Exercise directions →
Go over the entries below line by line, copying each one that contains the word "worn".

Recorded data: Begin

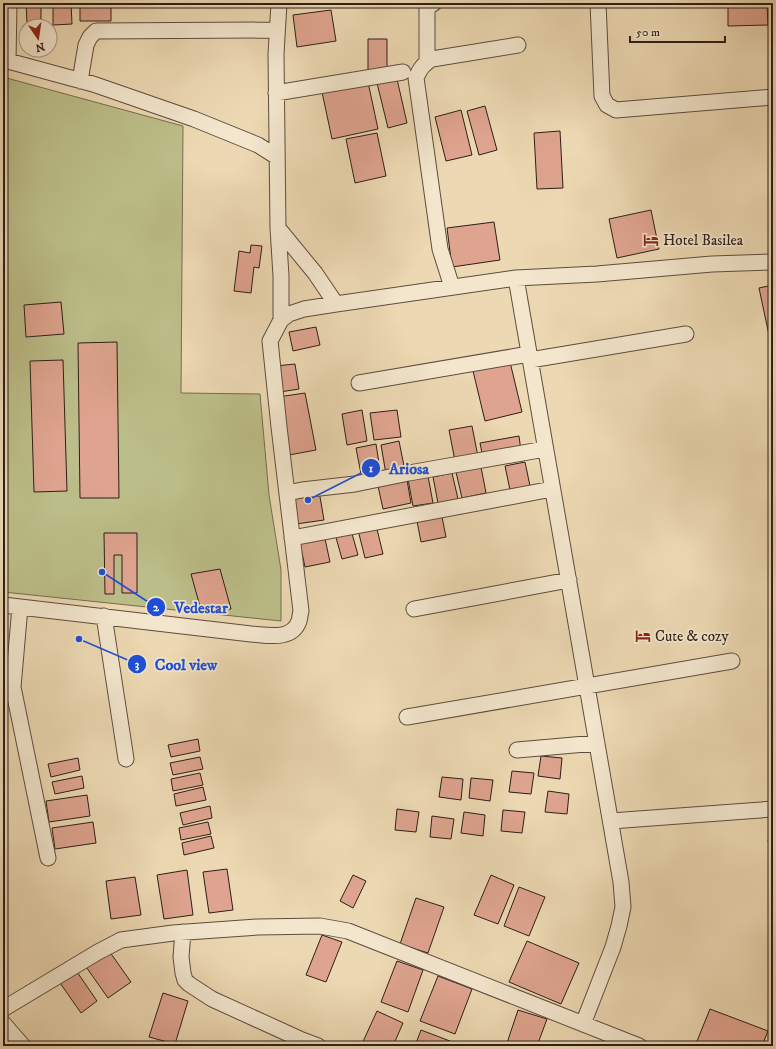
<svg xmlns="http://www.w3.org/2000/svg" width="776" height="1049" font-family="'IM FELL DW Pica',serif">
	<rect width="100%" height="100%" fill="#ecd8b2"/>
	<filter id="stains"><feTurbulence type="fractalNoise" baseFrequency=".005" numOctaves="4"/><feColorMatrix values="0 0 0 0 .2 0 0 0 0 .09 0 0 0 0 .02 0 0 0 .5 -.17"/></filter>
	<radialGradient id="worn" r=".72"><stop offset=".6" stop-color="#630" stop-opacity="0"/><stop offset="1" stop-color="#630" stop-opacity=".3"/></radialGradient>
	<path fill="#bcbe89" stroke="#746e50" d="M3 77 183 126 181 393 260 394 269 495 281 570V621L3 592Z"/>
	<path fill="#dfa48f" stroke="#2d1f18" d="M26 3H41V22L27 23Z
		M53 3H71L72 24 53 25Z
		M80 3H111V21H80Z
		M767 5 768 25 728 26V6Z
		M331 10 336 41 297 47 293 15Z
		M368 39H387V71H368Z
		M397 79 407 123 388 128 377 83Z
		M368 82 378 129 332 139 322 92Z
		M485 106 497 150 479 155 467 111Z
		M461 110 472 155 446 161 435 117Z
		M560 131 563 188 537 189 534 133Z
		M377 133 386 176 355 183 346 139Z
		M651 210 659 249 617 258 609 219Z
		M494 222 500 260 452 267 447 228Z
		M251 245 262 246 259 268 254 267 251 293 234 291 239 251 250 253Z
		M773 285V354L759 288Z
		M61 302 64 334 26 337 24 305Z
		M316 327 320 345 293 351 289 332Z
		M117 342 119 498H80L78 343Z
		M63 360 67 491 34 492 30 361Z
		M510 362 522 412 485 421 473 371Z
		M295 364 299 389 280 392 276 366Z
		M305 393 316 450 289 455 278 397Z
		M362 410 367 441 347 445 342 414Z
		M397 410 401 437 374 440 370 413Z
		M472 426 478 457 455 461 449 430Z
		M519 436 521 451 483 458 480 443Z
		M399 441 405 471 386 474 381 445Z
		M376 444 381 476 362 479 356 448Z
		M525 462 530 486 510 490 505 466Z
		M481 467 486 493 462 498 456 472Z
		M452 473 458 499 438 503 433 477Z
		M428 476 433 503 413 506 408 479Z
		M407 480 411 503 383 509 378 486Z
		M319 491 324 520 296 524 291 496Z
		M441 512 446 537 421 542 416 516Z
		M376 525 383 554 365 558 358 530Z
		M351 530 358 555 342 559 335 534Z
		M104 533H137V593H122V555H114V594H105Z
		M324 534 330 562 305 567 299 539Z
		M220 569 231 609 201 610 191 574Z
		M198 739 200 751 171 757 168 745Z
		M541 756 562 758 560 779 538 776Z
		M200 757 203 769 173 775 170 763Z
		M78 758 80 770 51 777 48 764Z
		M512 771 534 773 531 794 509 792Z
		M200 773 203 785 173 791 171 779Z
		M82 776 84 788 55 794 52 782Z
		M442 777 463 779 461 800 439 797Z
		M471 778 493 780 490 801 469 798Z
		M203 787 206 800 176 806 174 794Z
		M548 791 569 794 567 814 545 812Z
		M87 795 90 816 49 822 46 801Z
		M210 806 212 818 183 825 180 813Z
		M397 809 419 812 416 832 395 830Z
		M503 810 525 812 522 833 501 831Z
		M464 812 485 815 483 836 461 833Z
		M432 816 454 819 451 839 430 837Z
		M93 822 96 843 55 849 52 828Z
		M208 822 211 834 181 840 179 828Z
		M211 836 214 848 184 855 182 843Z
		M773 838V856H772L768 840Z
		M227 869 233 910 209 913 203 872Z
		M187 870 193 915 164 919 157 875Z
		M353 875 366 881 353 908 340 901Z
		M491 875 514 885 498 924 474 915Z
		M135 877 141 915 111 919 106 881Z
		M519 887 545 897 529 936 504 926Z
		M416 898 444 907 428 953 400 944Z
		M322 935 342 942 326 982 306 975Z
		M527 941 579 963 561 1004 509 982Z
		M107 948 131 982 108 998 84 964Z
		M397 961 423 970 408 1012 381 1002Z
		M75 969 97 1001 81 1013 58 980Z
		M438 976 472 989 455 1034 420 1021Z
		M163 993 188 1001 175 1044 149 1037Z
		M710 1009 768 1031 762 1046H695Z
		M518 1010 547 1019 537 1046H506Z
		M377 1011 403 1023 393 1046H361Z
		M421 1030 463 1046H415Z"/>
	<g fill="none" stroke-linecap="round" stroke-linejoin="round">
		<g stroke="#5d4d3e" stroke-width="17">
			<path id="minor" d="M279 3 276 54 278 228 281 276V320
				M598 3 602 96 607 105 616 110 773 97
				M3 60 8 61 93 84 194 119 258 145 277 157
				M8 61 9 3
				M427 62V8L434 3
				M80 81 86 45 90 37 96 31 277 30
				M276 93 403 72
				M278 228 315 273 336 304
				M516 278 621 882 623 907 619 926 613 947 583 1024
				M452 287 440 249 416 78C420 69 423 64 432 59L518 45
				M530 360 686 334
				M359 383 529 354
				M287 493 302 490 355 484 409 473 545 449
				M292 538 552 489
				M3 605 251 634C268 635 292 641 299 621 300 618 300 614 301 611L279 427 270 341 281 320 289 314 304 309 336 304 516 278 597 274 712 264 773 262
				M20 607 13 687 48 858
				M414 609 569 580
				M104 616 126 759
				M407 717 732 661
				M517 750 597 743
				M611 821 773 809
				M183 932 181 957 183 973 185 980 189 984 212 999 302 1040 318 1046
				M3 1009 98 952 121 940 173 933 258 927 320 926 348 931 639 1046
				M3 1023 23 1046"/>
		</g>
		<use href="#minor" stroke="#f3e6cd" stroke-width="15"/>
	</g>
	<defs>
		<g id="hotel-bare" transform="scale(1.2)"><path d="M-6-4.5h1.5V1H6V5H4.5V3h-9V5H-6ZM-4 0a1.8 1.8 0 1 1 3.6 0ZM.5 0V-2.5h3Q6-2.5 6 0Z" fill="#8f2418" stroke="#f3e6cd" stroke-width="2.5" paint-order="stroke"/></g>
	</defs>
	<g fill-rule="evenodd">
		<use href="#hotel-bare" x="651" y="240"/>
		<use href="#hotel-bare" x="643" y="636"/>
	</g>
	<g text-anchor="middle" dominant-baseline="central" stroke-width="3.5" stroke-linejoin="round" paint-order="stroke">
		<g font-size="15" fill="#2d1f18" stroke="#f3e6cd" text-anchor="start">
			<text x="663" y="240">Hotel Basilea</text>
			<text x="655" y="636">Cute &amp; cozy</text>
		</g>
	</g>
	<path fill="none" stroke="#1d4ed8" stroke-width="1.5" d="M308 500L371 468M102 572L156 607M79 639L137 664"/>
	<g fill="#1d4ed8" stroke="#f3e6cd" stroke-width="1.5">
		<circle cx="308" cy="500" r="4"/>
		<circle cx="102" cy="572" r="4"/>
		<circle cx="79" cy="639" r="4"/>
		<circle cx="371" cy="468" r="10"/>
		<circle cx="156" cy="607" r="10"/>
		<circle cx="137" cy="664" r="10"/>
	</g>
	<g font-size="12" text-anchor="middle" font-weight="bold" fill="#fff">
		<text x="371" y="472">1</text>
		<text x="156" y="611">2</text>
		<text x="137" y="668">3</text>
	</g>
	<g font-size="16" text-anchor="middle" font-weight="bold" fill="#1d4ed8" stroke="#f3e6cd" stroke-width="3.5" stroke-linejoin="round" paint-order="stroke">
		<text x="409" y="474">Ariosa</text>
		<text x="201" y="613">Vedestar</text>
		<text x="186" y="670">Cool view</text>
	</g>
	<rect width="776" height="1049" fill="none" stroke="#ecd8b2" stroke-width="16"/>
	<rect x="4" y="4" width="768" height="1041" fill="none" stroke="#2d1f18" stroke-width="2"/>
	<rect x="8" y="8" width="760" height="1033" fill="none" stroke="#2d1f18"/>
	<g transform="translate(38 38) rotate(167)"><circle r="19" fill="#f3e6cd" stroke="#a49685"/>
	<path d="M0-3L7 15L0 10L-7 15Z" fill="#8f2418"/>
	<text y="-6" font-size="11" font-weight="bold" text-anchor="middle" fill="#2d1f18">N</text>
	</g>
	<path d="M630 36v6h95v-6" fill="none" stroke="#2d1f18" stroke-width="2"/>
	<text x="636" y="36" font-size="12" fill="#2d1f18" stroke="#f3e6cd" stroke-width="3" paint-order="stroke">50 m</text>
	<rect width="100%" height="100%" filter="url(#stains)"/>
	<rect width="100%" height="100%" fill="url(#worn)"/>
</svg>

Recorded data: End

Response to the task →
	<radialGradient id="worn" r=".72"><stop offset=".6" stop-color="#630" stop-opacity="0"/><stop offset="1" stop-color="#630" stop-opacity=".3"/></radialGradient>
	<rect width="100%" height="100%" fill="url(#worn)"/>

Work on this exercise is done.